Goal of the exercise: Gather all lines with "regression" from the records.

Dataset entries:
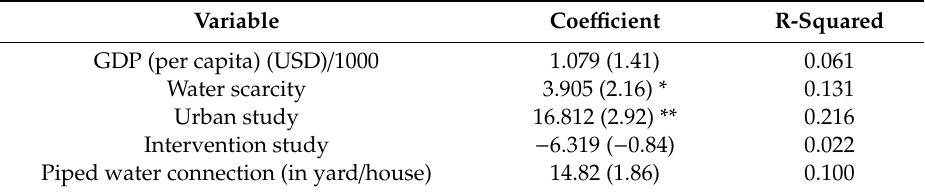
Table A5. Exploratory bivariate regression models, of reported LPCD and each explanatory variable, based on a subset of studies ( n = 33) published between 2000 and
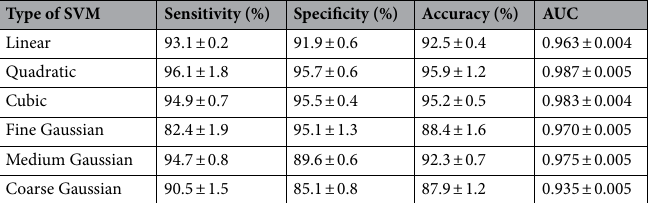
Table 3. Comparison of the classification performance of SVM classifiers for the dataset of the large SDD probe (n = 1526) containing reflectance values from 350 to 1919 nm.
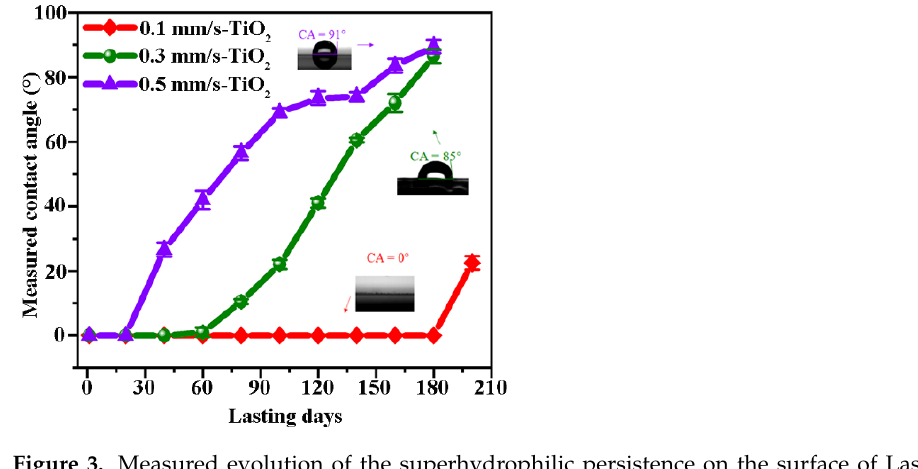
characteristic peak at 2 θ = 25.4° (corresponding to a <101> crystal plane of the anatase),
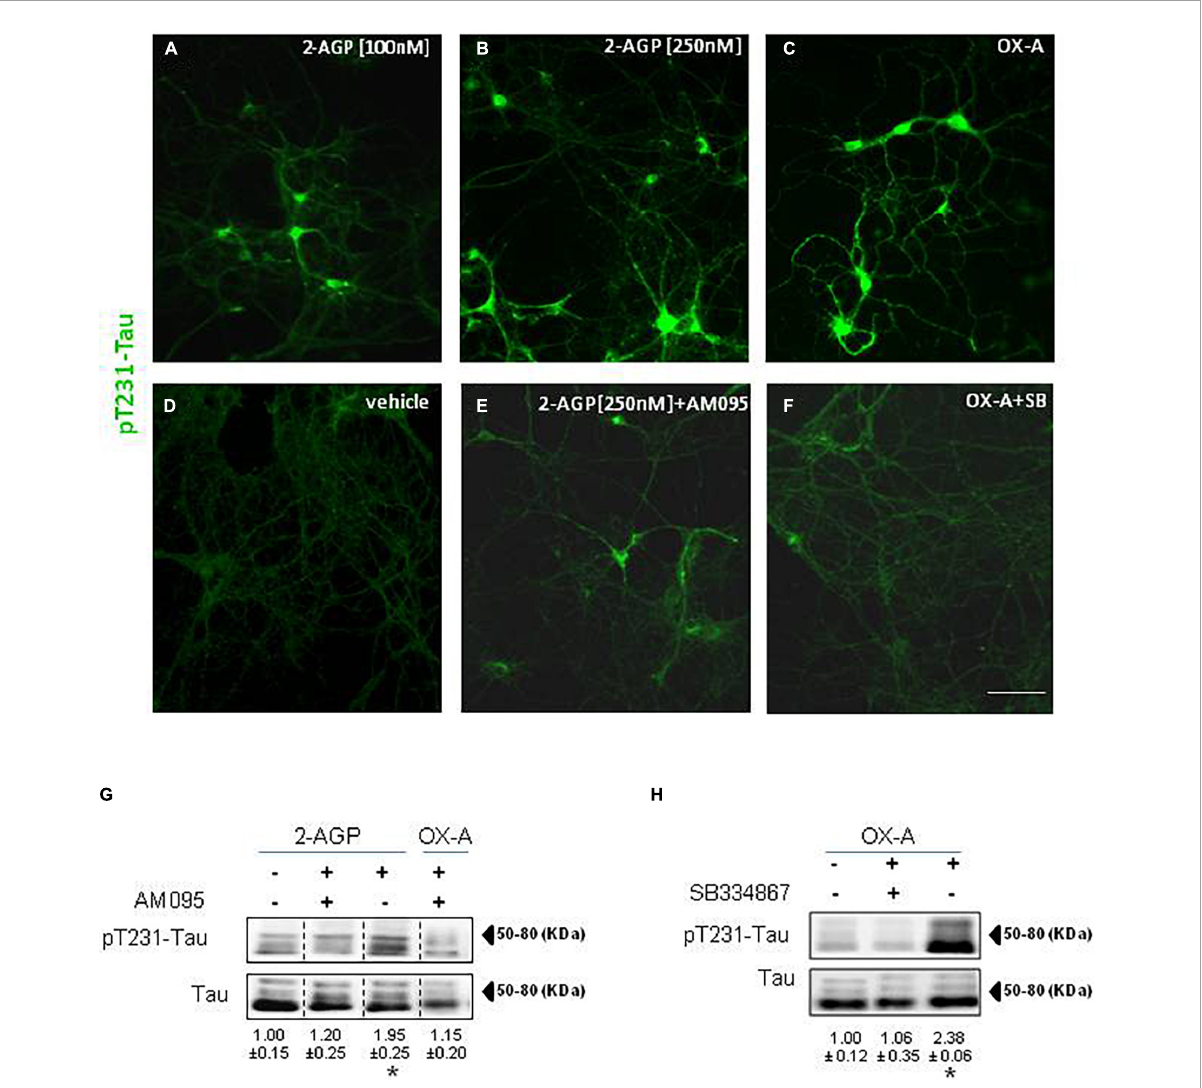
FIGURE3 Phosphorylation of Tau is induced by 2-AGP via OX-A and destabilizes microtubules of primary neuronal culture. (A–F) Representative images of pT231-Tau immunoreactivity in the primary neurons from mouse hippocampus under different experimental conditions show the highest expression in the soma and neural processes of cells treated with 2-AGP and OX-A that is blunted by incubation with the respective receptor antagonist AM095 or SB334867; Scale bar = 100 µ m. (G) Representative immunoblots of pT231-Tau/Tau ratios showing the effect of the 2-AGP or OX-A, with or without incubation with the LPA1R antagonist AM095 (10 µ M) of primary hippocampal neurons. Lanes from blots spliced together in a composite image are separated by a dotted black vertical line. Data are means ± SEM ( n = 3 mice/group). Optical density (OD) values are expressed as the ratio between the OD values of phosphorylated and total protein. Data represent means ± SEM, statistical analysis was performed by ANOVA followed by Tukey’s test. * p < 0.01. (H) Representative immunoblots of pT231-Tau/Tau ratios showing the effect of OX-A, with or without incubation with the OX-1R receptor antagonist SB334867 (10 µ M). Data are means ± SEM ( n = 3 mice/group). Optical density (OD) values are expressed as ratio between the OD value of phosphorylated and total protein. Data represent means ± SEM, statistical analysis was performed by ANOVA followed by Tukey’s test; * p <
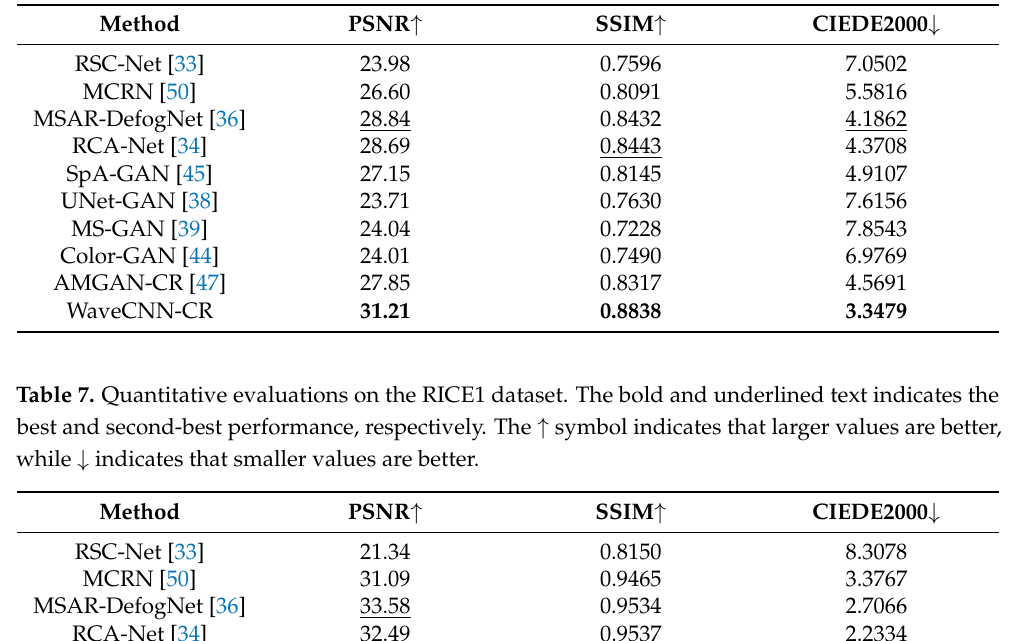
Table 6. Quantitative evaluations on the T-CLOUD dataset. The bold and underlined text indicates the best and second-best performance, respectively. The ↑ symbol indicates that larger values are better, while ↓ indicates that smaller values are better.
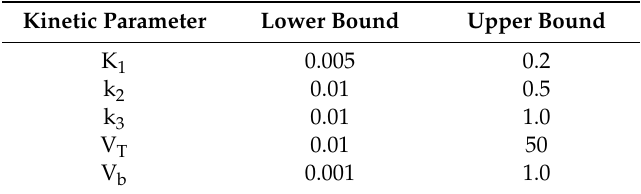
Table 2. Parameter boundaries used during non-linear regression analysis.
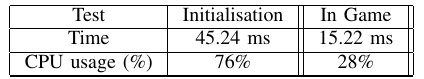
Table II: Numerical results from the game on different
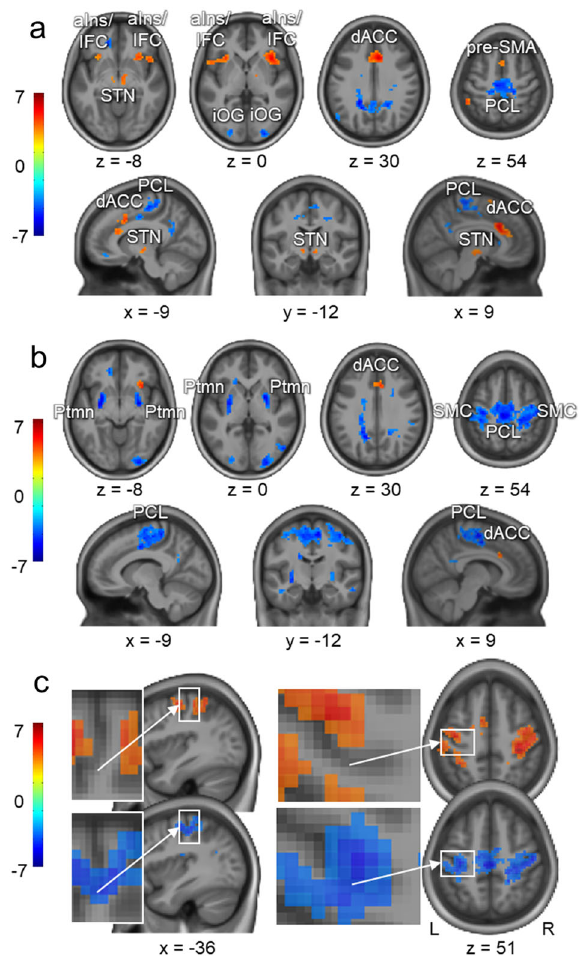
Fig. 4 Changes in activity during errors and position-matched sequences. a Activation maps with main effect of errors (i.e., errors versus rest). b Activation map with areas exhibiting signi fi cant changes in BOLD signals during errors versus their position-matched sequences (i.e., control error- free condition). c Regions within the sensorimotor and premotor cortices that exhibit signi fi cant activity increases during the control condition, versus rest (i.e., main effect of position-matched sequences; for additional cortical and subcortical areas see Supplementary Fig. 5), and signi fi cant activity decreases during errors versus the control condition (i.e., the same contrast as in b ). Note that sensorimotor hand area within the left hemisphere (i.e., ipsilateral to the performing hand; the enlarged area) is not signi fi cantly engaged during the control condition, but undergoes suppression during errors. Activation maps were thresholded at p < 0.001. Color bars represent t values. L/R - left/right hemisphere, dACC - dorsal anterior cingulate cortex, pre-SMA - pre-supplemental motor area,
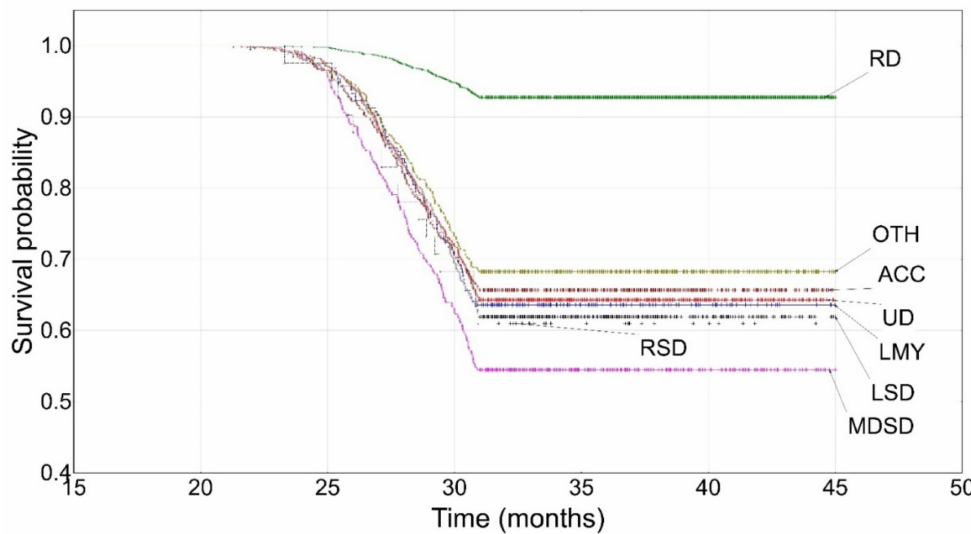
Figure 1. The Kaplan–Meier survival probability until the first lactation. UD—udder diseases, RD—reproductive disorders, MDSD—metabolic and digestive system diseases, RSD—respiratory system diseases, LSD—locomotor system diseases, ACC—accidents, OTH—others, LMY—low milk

Response to the exercise:
Table A5. Exploratory bivariate regression models, of reported LPCD and each explanatory variable, based on a subset of studies ( n = 33) published between 2000 and
Table 2. Parameter boundaries used during non-linear regression analysis.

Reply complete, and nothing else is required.